# [PETUNJUK LATIHAN]
1. Dalam teks bacaan, pada fungsi bio-ekologis, peran apa saja yang disebut sesudah kata "sebagai"?
2. Menurut teks bacaan, apa saja contoh skala mikro yang diperindah oleh fungsi estetis?
3. Menurut teks bacaan, mengapa Ruang Terbuka Hijau dijadikan bagian dari sistem sirkulasi udara dan pengatur iklim mikro?

1. Fungsi Bio-ekologis (fisik) yang memberi jaminan pengadaan Ruang Terbuka Hijau menjadi bagian dari sistem sirkulasi udara (paru-paru kota), pengatur iklim mikro, agar sistem sirkulasi udara dan air secara alami dapat berlangsung lancar, sebagai peneduh, produsen oksigen, penyerap air hujan, penyedia habitat satwa, penyerap (pengolah) polutan menjadi udara, air, tanah serta penahan angin 2. Fungsi sosial, ekonomi (produktif) dan budaya yang mempu menggambarkan ekspresi budaya lokal, Ruang terbuka Hijau merupakan media komunikasi warga kota, tempat rekreasi, tempat pendidikan dan penelitian; 3. Ekosistem perkotaan; produsen oksigen, tanaman berbunga, berbuah dan berdaun indah serta bisa menjadi bagian dari usaha pertanian, kehutanan dan lain-lain 4. Fungsi Estetis, meningkatkan kenyamanan, memperindah lingkungan kota baik dari skala mikro, yaitu : halaman rumah, lingkungan permukiman, maupun makro : lansekap kota secara keseluruhan. Mampu menstimulasi kreativitas dan produktivitas warga kota. Juga bisa berekreasi secara aktif maupun pasif, seperti bermain, berolah raga atau kegiatan sosial lainnya yang sekaligus menghasilkan „keseimabangan kehidupan fisik dan psikis‟. Dapat tercipta suasana serasi, dan seimbang antara berbagai bangunan gedung, infrasturktur jalan dengan pepohonan hutan kota, taman kota, taman kota pertanian dan perhutanan, taman gedung, jalur hijau jalan, bantaran rel kereta api serta jalur hijau bantaran kali.

# [BAHAN YANG DISEDIAKAN]
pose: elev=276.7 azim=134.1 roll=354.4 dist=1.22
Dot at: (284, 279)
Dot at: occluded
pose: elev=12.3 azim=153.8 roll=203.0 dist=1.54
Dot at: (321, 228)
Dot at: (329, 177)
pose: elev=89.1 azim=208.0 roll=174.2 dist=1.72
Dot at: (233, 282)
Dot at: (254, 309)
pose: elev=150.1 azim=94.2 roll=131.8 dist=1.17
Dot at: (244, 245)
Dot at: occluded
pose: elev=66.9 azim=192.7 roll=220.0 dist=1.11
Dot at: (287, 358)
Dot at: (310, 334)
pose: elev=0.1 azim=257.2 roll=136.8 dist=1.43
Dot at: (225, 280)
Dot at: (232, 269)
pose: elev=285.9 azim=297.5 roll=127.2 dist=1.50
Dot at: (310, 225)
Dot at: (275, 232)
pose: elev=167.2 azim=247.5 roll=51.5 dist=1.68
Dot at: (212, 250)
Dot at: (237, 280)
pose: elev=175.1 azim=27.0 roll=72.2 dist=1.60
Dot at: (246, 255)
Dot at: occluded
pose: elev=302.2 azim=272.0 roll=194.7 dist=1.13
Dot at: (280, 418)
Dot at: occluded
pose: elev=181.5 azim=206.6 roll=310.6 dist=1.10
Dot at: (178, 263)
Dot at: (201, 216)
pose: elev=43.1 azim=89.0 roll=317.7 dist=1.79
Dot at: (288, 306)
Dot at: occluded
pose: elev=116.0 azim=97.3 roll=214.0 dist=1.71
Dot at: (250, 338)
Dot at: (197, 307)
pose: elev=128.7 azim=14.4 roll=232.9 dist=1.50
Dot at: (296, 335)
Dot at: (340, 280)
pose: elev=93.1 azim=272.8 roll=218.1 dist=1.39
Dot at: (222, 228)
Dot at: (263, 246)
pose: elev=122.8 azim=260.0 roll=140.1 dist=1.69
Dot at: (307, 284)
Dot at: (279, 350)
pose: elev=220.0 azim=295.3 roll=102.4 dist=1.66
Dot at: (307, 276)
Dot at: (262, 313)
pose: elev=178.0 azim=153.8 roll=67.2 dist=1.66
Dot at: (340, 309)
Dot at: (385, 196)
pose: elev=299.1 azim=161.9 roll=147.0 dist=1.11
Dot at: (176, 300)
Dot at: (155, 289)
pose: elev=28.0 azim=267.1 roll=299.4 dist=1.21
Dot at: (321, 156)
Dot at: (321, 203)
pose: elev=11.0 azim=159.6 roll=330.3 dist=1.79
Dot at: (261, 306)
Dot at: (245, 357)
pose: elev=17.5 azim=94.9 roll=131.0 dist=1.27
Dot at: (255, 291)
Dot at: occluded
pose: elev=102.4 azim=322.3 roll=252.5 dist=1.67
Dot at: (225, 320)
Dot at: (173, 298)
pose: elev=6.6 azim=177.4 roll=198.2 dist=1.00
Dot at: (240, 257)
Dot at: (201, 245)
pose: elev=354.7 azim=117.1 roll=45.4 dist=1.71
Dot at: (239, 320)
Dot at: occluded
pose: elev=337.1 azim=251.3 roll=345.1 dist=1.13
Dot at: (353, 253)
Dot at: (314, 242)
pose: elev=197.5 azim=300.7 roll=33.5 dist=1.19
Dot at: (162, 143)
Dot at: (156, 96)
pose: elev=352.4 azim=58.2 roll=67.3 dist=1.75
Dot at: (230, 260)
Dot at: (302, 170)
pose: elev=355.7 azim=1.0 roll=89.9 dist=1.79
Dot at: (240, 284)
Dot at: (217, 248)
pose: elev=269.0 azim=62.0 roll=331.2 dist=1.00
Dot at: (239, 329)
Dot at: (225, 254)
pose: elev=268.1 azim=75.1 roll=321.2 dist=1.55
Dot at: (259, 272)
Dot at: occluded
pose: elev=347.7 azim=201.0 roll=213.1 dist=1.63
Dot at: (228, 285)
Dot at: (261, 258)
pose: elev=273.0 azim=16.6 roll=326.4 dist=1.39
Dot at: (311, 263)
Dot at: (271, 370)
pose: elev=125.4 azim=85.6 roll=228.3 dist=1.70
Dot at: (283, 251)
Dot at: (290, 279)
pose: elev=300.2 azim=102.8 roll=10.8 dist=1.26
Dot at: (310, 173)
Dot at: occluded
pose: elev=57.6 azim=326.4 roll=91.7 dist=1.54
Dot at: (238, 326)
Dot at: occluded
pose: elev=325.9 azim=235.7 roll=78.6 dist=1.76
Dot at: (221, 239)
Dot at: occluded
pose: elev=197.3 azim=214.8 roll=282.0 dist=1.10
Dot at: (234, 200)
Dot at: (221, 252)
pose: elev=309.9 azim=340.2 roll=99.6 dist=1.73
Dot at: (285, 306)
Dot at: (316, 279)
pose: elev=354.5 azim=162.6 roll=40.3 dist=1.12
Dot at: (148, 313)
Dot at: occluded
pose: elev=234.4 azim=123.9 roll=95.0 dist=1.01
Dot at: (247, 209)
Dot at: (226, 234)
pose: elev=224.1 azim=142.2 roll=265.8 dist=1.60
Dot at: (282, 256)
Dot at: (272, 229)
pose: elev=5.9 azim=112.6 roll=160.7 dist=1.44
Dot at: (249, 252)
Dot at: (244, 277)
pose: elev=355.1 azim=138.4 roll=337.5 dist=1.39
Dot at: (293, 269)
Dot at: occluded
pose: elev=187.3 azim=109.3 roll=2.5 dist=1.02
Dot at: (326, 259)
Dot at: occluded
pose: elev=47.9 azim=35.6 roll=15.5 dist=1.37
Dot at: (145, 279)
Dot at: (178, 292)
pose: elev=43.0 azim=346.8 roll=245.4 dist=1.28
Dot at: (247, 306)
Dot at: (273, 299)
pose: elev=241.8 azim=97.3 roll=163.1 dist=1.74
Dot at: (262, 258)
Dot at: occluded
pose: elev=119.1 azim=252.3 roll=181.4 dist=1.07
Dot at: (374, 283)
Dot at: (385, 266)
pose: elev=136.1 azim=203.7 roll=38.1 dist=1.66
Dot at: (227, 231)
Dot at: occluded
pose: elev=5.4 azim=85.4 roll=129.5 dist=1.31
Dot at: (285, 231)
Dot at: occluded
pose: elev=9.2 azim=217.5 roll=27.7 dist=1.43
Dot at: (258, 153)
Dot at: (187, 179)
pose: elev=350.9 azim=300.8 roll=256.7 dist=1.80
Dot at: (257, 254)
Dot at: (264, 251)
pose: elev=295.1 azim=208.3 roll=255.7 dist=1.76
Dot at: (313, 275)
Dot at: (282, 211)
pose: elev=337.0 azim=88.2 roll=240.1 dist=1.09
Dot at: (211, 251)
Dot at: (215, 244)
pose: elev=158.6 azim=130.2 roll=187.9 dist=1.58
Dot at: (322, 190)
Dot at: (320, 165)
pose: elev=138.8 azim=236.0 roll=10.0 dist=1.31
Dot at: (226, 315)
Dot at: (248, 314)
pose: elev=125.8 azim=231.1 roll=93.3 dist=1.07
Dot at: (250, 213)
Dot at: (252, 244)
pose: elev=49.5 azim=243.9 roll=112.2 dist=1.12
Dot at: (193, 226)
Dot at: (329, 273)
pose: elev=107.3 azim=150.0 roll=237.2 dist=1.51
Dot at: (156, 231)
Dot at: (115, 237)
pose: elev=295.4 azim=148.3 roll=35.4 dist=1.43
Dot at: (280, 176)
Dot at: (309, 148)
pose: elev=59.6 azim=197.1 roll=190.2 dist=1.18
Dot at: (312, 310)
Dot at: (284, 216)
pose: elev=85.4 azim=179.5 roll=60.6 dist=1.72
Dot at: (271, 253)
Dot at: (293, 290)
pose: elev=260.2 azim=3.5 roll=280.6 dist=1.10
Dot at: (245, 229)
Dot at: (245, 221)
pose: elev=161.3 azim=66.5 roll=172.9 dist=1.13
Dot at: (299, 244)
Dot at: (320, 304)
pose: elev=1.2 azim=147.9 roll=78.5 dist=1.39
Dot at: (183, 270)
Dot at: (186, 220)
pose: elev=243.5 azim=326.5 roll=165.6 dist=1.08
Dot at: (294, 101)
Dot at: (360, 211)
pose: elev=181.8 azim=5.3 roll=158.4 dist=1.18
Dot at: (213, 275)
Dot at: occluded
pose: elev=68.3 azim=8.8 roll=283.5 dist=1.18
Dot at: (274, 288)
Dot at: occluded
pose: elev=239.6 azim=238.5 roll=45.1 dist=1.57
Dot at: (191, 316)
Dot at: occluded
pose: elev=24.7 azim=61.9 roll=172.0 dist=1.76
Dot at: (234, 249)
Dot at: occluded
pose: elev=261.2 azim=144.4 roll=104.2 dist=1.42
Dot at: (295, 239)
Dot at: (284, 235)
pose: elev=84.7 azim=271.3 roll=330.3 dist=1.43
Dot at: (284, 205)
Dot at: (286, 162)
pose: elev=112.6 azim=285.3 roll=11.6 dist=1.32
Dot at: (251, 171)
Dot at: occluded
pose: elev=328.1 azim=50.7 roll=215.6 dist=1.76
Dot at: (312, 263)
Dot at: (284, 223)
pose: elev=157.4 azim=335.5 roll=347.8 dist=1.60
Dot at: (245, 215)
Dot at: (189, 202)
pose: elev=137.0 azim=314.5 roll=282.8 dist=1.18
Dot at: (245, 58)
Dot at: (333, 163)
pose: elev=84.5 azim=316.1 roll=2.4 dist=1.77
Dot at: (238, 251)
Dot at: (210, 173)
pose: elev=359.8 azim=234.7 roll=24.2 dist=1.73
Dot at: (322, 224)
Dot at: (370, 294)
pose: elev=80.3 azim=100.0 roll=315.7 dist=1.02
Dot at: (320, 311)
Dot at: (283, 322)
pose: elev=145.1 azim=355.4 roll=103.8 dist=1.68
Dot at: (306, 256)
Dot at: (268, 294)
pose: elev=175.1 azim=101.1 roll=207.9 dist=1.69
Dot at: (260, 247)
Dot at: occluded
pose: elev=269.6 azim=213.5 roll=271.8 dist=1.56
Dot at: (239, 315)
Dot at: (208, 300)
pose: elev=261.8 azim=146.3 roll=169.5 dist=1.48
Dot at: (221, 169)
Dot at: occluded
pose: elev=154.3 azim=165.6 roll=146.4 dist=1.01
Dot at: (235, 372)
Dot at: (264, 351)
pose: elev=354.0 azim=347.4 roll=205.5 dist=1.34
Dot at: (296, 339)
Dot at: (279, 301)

# [JAWABAN]
1. Peneduh, produsen oksigen, penyerap air hujan, penyedia habitat satwa, penyerap (pengolah) polutan, dan penahan angin.

2. Halaman rumah dan lingkungan permukiman.

3. Ruang Terbuka Hijau dijadikan bagian dari sistem sirkulasi udara dan pengatur iklim mikro agar sistem sirkulasi udara dan air dapat berlangsung lancar secara alami.